Сел на лавочку у чьих-то ворот, в одной руке пирожок недоеденный, в другой новиковской бумаги десть, шпагатиком льняным перевязана – все мое имущество. Смеркается. Московской закат тонкою светящеюся пылью сыпется с запада неба. Ворота отворяются с грохотом и скрежетом тридцати замков и щеколд, со двора выглядывает баба и – выплескивает мимо меня, размахаясь пошире. Кажется, бабе охота доплескать до противуположных ворот, но она не решается, ибо известна: докинет – будут драть! Надо бы написать Его Высокопревосходительству Главноначальствующему нашему Московскому, Генерал-Аншефу князь Александру Александровичу Прозоровскому, штобы Указ вышел о воспрещении обывателям выбрасывать помои и нечистоты на улицу. Пущай на задний двор выбрасывают! Братец Гете, слыхал я, много сил и лет положил на обывателей веймарских к тому приучение. Утро в Веймаре в мою еще бытность начиналось дружным хлопаньем ставен и булькающим струением обывательских
моч?.. мочей?..
на проезжую улицу. Оно и понятно – задний двор свой, а улица чужая, герцогская… Но што Вольфганг себе положит, того непременно достигнет, такой уж он человек. И Вы такой, Николай Михайлович. А я не такой…

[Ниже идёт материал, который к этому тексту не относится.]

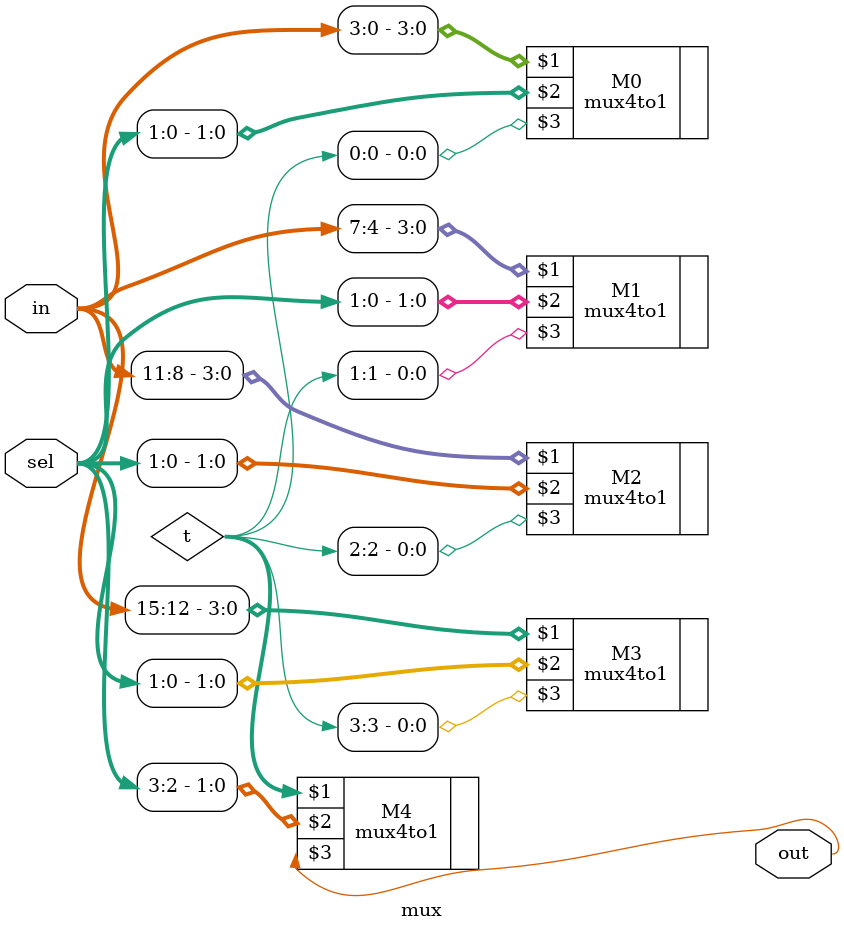
<source format=v>
/* module mux(in,sel,out );

  input[15:0]in;
  input[3:0]sel;
  output out;

  assign out=in[sel];
    
endmodule */

//structural model
//we use 5 4:1 mux for this

module mux(in,sel,out );

  input[15:0]in;
  input[3:0]sel;
  output out;
  wire [3:0]t;
  mux4to1 M0(in[3:0],sel[1:0],t[0]);
  mux4to1 M1(in[7:4],sel[1:0],t[1]);
  mux4to1 M2(in[11:8],sel[1:0],t[2]);
  mux4to1 M3(in[15:12],sel[1:0],t[3]);
  mux4to1 M4(t,sel[3:2],out);
endmodule

</source>
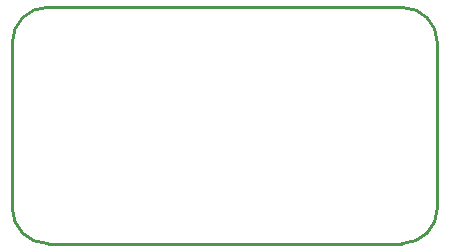
<source format=gko>
G04 Layer: BoardOutlineLayer*
G04 EasyEDA v6.5.44, 2025-04-28 19:25:54*
G04 Gerber Generator version 0.2*
G04 Scale: 100 percent, Rotated: No, Reflected: No *
G04 Dimensions in millimeters *
G04 leading zeros omitted , absolute positions ,4 integer and 5 decimal *
%FSLAX45Y45*%
%MOMM*%

%ADD10C,0.2540*%
D10*
X699998Y5099989D02*
G01*
X699998Y6499987D01*
X3999991Y4799990D02*
G01*
X999997Y4799990D01*
X4299991Y6499987D02*
G01*
X4299991Y5099989D01*
X999997Y6799986D02*
G01*
X3999991Y6799986D01*
G75*
G01*
X3999992Y6799986D02*
G02*
X4299991Y6499987I0J-299999D01*
G75*
G01*
X4299991Y5099990D02*
G02*
X3999992Y4799990I-299999J0D01*
G75*
G01*
X999998Y4799990D02*
G02*
X699999Y5099990I0J300000D01*
G75*
G01*
X699999Y6499987D02*
G02*
X999998Y6799986I299999J0D01*

%LPD*%
M02*

</source>
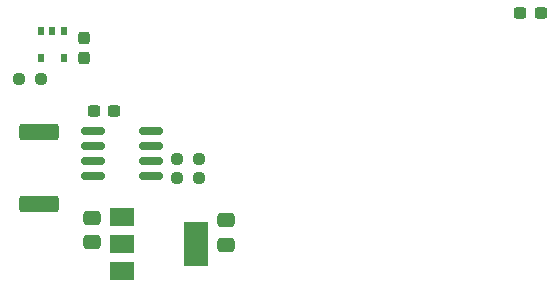
<source format=gbr>
%TF.GenerationSoftware,KiCad,Pcbnew,7.0.10*%
%TF.CreationDate,2024-02-11T00:25:42-05:00*%
%TF.ProjectId,ESP8266_Count3,45535038-3236-4365-9f43-6f756e74332e,v2*%
%TF.SameCoordinates,Original*%
%TF.FileFunction,Paste,Top*%
%TF.FilePolarity,Positive*%
%FSLAX46Y46*%
G04 Gerber Fmt 4.6, Leading zero omitted, Abs format (unit mm)*
G04 Created by KiCad (PCBNEW 7.0.10) date 2024-02-11 00:25:42*
%MOMM*%
%LPD*%
G01*
G04 APERTURE LIST*
G04 Aperture macros list*
%AMRoundRect*
0 Rectangle with rounded corners*
0 $1 Rounding radius*
0 $2 $3 $4 $5 $6 $7 $8 $9 X,Y pos of 4 corners*
0 Add a 4 corners polygon primitive as box body*
4,1,4,$2,$3,$4,$5,$6,$7,$8,$9,$2,$3,0*
0 Add four circle primitives for the rounded corners*
1,1,$1+$1,$2,$3*
1,1,$1+$1,$4,$5*
1,1,$1+$1,$6,$7*
1,1,$1+$1,$8,$9*
0 Add four rect primitives between the rounded corners*
20,1,$1+$1,$2,$3,$4,$5,0*
20,1,$1+$1,$4,$5,$6,$7,0*
20,1,$1+$1,$6,$7,$8,$9,0*
20,1,$1+$1,$8,$9,$2,$3,0*%
G04 Aperture macros list end*
%ADD10RoundRect,0.249999X1.425001X-0.450001X1.425001X0.450001X-1.425001X0.450001X-1.425001X-0.450001X0*%
%ADD11RoundRect,0.237500X-0.250000X-0.237500X0.250000X-0.237500X0.250000X0.237500X-0.250000X0.237500X0*%
%ADD12RoundRect,0.237500X-0.300000X-0.237500X0.300000X-0.237500X0.300000X0.237500X-0.300000X0.237500X0*%
%ADD13RoundRect,0.237500X0.237500X-0.300000X0.237500X0.300000X-0.237500X0.300000X-0.237500X-0.300000X0*%
%ADD14R,0.510000X0.700000*%
%ADD15RoundRect,0.150000X0.825000X0.150000X-0.825000X0.150000X-0.825000X-0.150000X0.825000X-0.150000X0*%
%ADD16RoundRect,0.250000X0.475000X-0.337500X0.475000X0.337500X-0.475000X0.337500X-0.475000X-0.337500X0*%
%ADD17R,2.000000X1.500000*%
%ADD18R,2.000000X3.800000*%
G04 APERTURE END LIST*
D10*
%TO.C,R2*%
X113000000Y-91800000D03*
X113000000Y-85700000D03*
%TD*%
D11*
%TO.C,R3*%
X124687500Y-88000000D03*
X126512500Y-88000000D03*
%TD*%
D12*
%TO.C,C6*%
X153737500Y-75600000D03*
X155462500Y-75600000D03*
%TD*%
D13*
%TO.C,C1*%
X116800000Y-79462500D03*
X116800000Y-77737500D03*
%TD*%
D14*
%TO.C,U1*%
X115050000Y-77140000D03*
X114100000Y-77140000D03*
X113150000Y-77140000D03*
X113150000Y-79460000D03*
X115050000Y-79460000D03*
%TD*%
D15*
%TO.C,U4*%
X122475000Y-89405000D03*
X122475000Y-88135000D03*
X122475000Y-86865000D03*
X122475000Y-85595000D03*
X117525000Y-85595000D03*
X117525000Y-86865000D03*
X117525000Y-88135000D03*
X117525000Y-89405000D03*
%TD*%
D16*
%TO.C,C4*%
X128800000Y-95237500D03*
X128800000Y-93162500D03*
%TD*%
D11*
%TO.C,R1*%
X111287500Y-81200000D03*
X113112500Y-81200000D03*
%TD*%
D17*
%TO.C,U3*%
X120000000Y-92900000D03*
X120000000Y-95200000D03*
D18*
X126300000Y-95200000D03*
D17*
X120000000Y-97500000D03*
%TD*%
D12*
%TO.C,C5*%
X117600000Y-83900000D03*
X119325000Y-83900000D03*
%TD*%
D16*
%TO.C,C3*%
X117500000Y-95037500D03*
X117500000Y-92962500D03*
%TD*%
D11*
%TO.C,R4*%
X124687500Y-89600000D03*
X126512500Y-89600000D03*
%TD*%
M02*

</source>
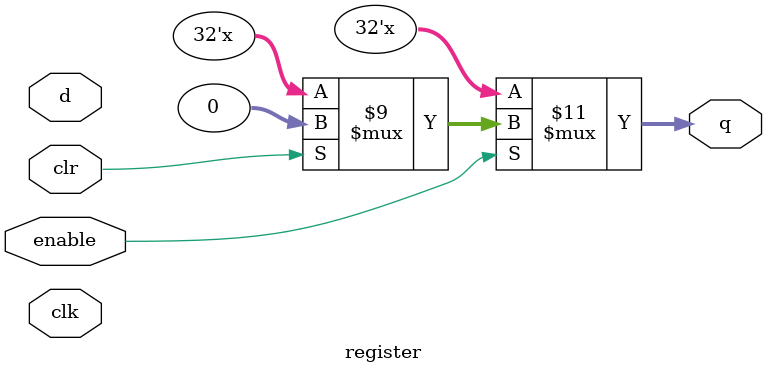
<source format=v>
module register #(parameter WIDTH = 32) (
    input wire clk,           // Clock signal
    input wire clr,           // Clear/reset signal
    input wire [WIDTH-1:0] d, // Input data
    input wire enable,        // Write enable
    output reg [WIDTH-1:0] q  // Output data
);

reg [31:0] qTemp;
always @(*) begin
    if (clr)
        q <= {WIDTH{1'b0}}; // Clear register to all zeros
    else if (enable)
        qTemp <= d;             // Load data into register
		
    if (enable == 0)
		 q <= qTemp;
end

endmodule
</source>
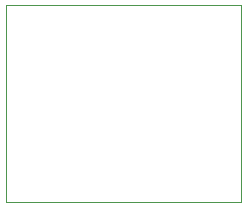
<source format=gbr>
G04 #@! TF.GenerationSoftware,KiCad,Pcbnew,(5.1.5-0-10_14)*
G04 #@! TF.CreationDate,2020-02-28T08:34:56+01:00*
G04 #@! TF.ProjectId,CC1101_Module,43433131-3031-45f4-9d6f-64756c652e6b,rev?*
G04 #@! TF.SameCoordinates,Original*
G04 #@! TF.FileFunction,Profile,NP*
%FSLAX46Y46*%
G04 Gerber Fmt 4.6, Leading zero omitted, Abs format (unit mm)*
G04 Created by KiCad (PCBNEW (5.1.5-0-10_14)) date 2020-02-28 08:34:56*
%MOMM*%
%LPD*%
G04 APERTURE LIST*
%ADD10C,0.100000*%
G04 APERTURE END LIST*
D10*
X53289200Y-39166800D02*
X73152000Y-39166800D01*
X53289200Y-55880000D02*
X53289200Y-39166800D01*
X73152000Y-55880000D02*
X53289200Y-55880000D01*
X73152000Y-39166800D02*
X73152000Y-55880000D01*
M02*

</source>
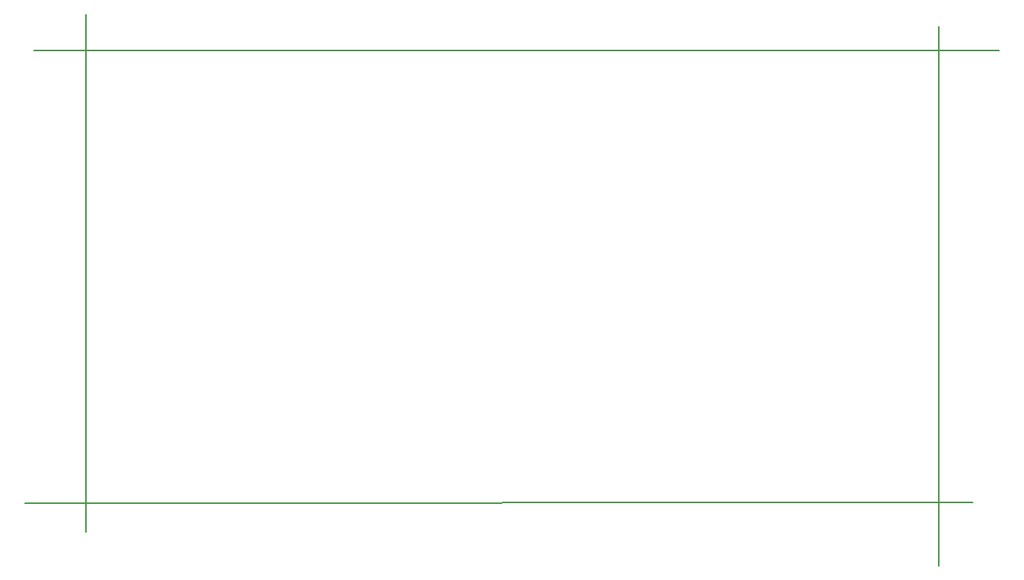
<source format=gbr>
G04 #@! TF.GenerationSoftware,KiCad,Pcbnew,(5.0.1-3-g963ef8bb5)*
G04 #@! TF.CreationDate,2018-11-14T22:17:04-08:00*
G04 #@! TF.ProjectId,eurorack-psu,6575726F7261636B2D7073752E6B6963,rev?*
G04 #@! TF.SameCoordinates,Original*
G04 #@! TF.FileFunction,Profile,NP*
%FSLAX46Y46*%
G04 Gerber Fmt 4.6, Leading zero omitted, Abs format (unit mm)*
G04 Created by KiCad (PCBNEW (5.0.1-3-g963ef8bb5)) date Wednesday, November 14, 2018 at 10:17:04 PM*
%MOMM*%
%LPD*%
G01*
G04 APERTURE LIST*
%ADD10C,0.150000*%
G04 APERTURE END LIST*
D10*
X130556000Y-121666000D02*
X130556000Y-63500000D01*
X230124000Y-118364000D02*
X123698000Y-118491000D01*
X226314000Y-64897000D02*
X226314000Y-125476000D01*
X124714000Y-67564000D02*
X233045000Y-67564000D01*
M02*

</source>
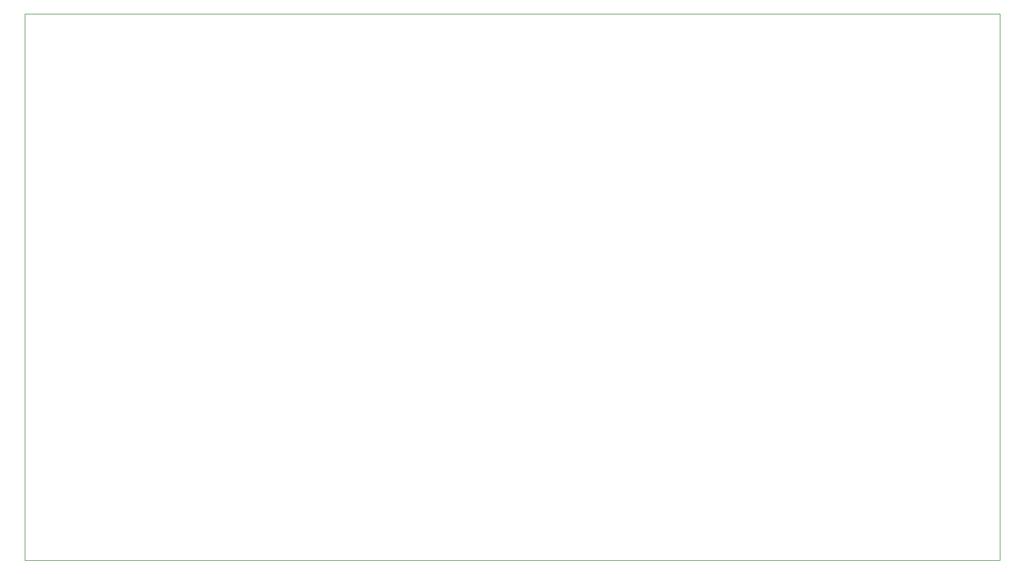
<source format=gbr>
%TF.GenerationSoftware,KiCad,Pcbnew,8.0.5*%
%TF.CreationDate,2024-09-22T19:22:41+03:00*%
%TF.ProjectId,stop_the_light_v2,73746f70-5f74-4686-955f-6c696768745f,rev?*%
%TF.SameCoordinates,Original*%
%TF.FileFunction,Profile,NP*%
%FSLAX46Y46*%
G04 Gerber Fmt 4.6, Leading zero omitted, Abs format (unit mm)*
G04 Created by KiCad (PCBNEW 8.0.5) date 2024-09-22 19:22:41*
%MOMM*%
%LPD*%
G01*
G04 APERTURE LIST*
%TA.AperFunction,Profile*%
%ADD10C,0.050000*%
%TD*%
G04 APERTURE END LIST*
D10*
X36000000Y-66000000D02*
X179500000Y-66000000D01*
X179500000Y-146500000D01*
X36000000Y-146500000D01*
X36000000Y-66000000D01*
M02*

</source>
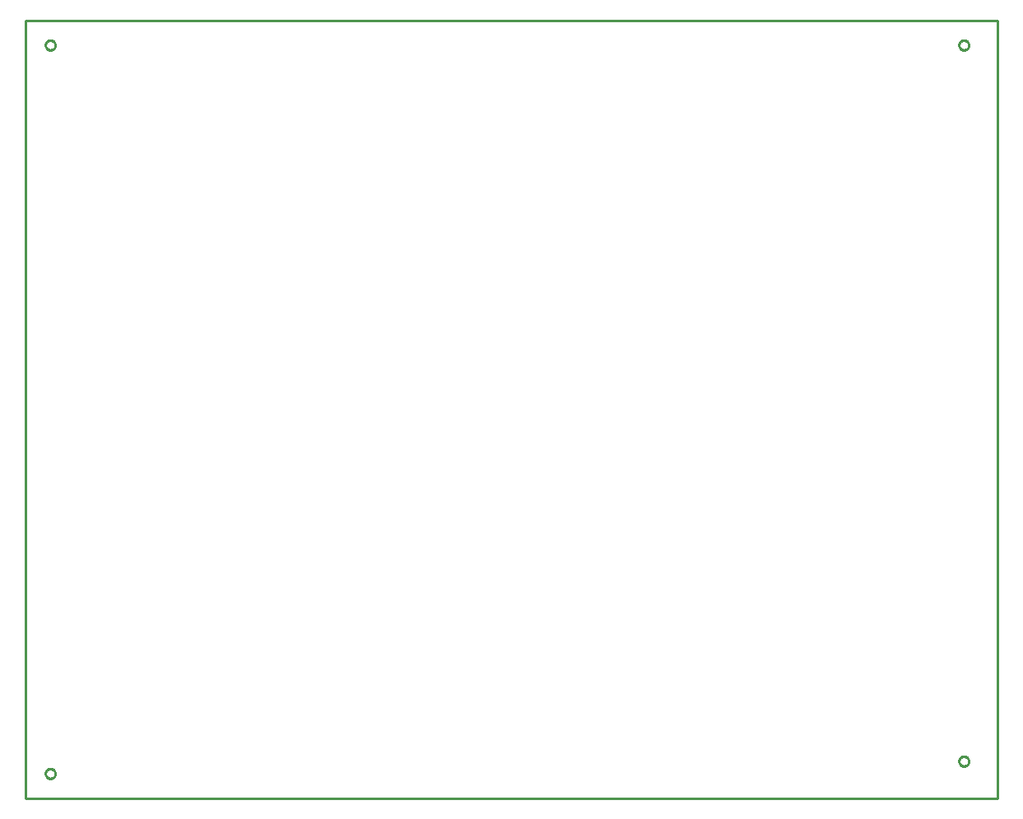
<source format=gbr>
G04 EAGLE Gerber RS-274X export*
G75*
%MOMM*%
%FSLAX34Y34*%
%LPD*%
%IN*%
%IPPOS*%
%AMOC8*
5,1,8,0,0,1.08239X$1,22.5*%
G01*
%ADD10C,0.254000*%


D10*
X0Y0D02*
X1000000Y0D01*
X1000000Y800000D01*
X0Y800000D01*
X0Y0D01*
X30400Y774419D02*
X30337Y773861D01*
X30212Y773314D01*
X30027Y772784D01*
X29783Y772278D01*
X29484Y771802D01*
X29134Y771363D01*
X28737Y770966D01*
X28298Y770616D01*
X27822Y770317D01*
X27316Y770073D01*
X26786Y769888D01*
X26239Y769763D01*
X25681Y769700D01*
X25119Y769700D01*
X24561Y769763D01*
X24014Y769888D01*
X23484Y770073D01*
X22978Y770317D01*
X22502Y770616D01*
X22063Y770966D01*
X21666Y771363D01*
X21316Y771802D01*
X21017Y772278D01*
X20773Y772784D01*
X20588Y773314D01*
X20463Y773861D01*
X20400Y774419D01*
X20400Y774981D01*
X20463Y775539D01*
X20588Y776086D01*
X20773Y776616D01*
X21017Y777122D01*
X21316Y777598D01*
X21666Y778037D01*
X22063Y778434D01*
X22502Y778784D01*
X22978Y779083D01*
X23484Y779327D01*
X24014Y779512D01*
X24561Y779637D01*
X25119Y779700D01*
X25681Y779700D01*
X26239Y779637D01*
X26786Y779512D01*
X27316Y779327D01*
X27822Y779083D01*
X28298Y778784D01*
X28737Y778434D01*
X29134Y778037D01*
X29484Y777598D01*
X29783Y777122D01*
X30027Y776616D01*
X30212Y776086D01*
X30337Y775539D01*
X30400Y774981D01*
X30400Y774419D01*
X970200Y774419D02*
X970137Y773861D01*
X970012Y773314D01*
X969827Y772784D01*
X969583Y772278D01*
X969284Y771802D01*
X968934Y771363D01*
X968537Y770966D01*
X968098Y770616D01*
X967622Y770317D01*
X967116Y770073D01*
X966586Y769888D01*
X966039Y769763D01*
X965481Y769700D01*
X964919Y769700D01*
X964361Y769763D01*
X963814Y769888D01*
X963284Y770073D01*
X962778Y770317D01*
X962302Y770616D01*
X961863Y770966D01*
X961466Y771363D01*
X961116Y771802D01*
X960817Y772278D01*
X960573Y772784D01*
X960388Y773314D01*
X960263Y773861D01*
X960200Y774419D01*
X960200Y774981D01*
X960263Y775539D01*
X960388Y776086D01*
X960573Y776616D01*
X960817Y777122D01*
X961116Y777598D01*
X961466Y778037D01*
X961863Y778434D01*
X962302Y778784D01*
X962778Y779083D01*
X963284Y779327D01*
X963814Y779512D01*
X964361Y779637D01*
X964919Y779700D01*
X965481Y779700D01*
X966039Y779637D01*
X966586Y779512D01*
X967116Y779327D01*
X967622Y779083D01*
X968098Y778784D01*
X968537Y778434D01*
X968934Y778037D01*
X969284Y777598D01*
X969583Y777122D01*
X969827Y776616D01*
X970012Y776086D01*
X970137Y775539D01*
X970200Y774981D01*
X970200Y774419D01*
X970200Y37819D02*
X970137Y37261D01*
X970012Y36714D01*
X969827Y36184D01*
X969583Y35678D01*
X969284Y35202D01*
X968934Y34763D01*
X968537Y34366D01*
X968098Y34016D01*
X967622Y33717D01*
X967116Y33473D01*
X966586Y33288D01*
X966039Y33163D01*
X965481Y33100D01*
X964919Y33100D01*
X964361Y33163D01*
X963814Y33288D01*
X963284Y33473D01*
X962778Y33717D01*
X962302Y34016D01*
X961863Y34366D01*
X961466Y34763D01*
X961116Y35202D01*
X960817Y35678D01*
X960573Y36184D01*
X960388Y36714D01*
X960263Y37261D01*
X960200Y37819D01*
X960200Y38381D01*
X960263Y38939D01*
X960388Y39486D01*
X960573Y40016D01*
X960817Y40522D01*
X961116Y40998D01*
X961466Y41437D01*
X961863Y41834D01*
X962302Y42184D01*
X962778Y42483D01*
X963284Y42727D01*
X963814Y42912D01*
X964361Y43037D01*
X964919Y43100D01*
X965481Y43100D01*
X966039Y43037D01*
X966586Y42912D01*
X967116Y42727D01*
X967622Y42483D01*
X968098Y42184D01*
X968537Y41834D01*
X968934Y41437D01*
X969284Y40998D01*
X969583Y40522D01*
X969827Y40016D01*
X970012Y39486D01*
X970137Y38939D01*
X970200Y38381D01*
X970200Y37819D01*
X30400Y25119D02*
X30337Y24561D01*
X30212Y24014D01*
X30027Y23484D01*
X29783Y22978D01*
X29484Y22502D01*
X29134Y22063D01*
X28737Y21666D01*
X28298Y21316D01*
X27822Y21017D01*
X27316Y20773D01*
X26786Y20588D01*
X26239Y20463D01*
X25681Y20400D01*
X25119Y20400D01*
X24561Y20463D01*
X24014Y20588D01*
X23484Y20773D01*
X22978Y21017D01*
X22502Y21316D01*
X22063Y21666D01*
X21666Y22063D01*
X21316Y22502D01*
X21017Y22978D01*
X20773Y23484D01*
X20588Y24014D01*
X20463Y24561D01*
X20400Y25119D01*
X20400Y25681D01*
X20463Y26239D01*
X20588Y26786D01*
X20773Y27316D01*
X21017Y27822D01*
X21316Y28298D01*
X21666Y28737D01*
X22063Y29134D01*
X22502Y29484D01*
X22978Y29783D01*
X23484Y30027D01*
X24014Y30212D01*
X24561Y30337D01*
X25119Y30400D01*
X25681Y30400D01*
X26239Y30337D01*
X26786Y30212D01*
X27316Y30027D01*
X27822Y29783D01*
X28298Y29484D01*
X28737Y29134D01*
X29134Y28737D01*
X29484Y28298D01*
X29783Y27822D01*
X30027Y27316D01*
X30212Y26786D01*
X30337Y26239D01*
X30400Y25681D01*
X30400Y25119D01*
M02*

</source>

Баба захлопывает ворота и долго еще лязгает замками и щеколдами. Мимо пробегает мальчишка, видит меня, останавливается, выставлет углом полу армячка и звонко кричит: «Жид – свиное ухо!» – и наутек, мелькая маленькими босыми пятками. Хочу приподняться и крикнуть негоднику: «Как смеешь ты обижать родню нашего Спасителя?!» – но слова смешиваются во рту, не выговариваются, а только мыр-пыр какое-то – Николай Михайлович, да што ж это? я уж, кажется, Великоросским наречием отменно хорошо говорю! Хочу тогда крикнуть «Pfui Deibel», но и эти простые слова застревают и перемешиваются у меня во рту. Напрягаю из всех сил язык, вытягиваю шею, но единственное, што вырывается, – черное русское слово на всю улицу. Кучер в высокой шляпе с загнутыми полями хохочет с козел пустого барского экипажа: «Эко немец загнул! Н-но, родимая!» День его зделан.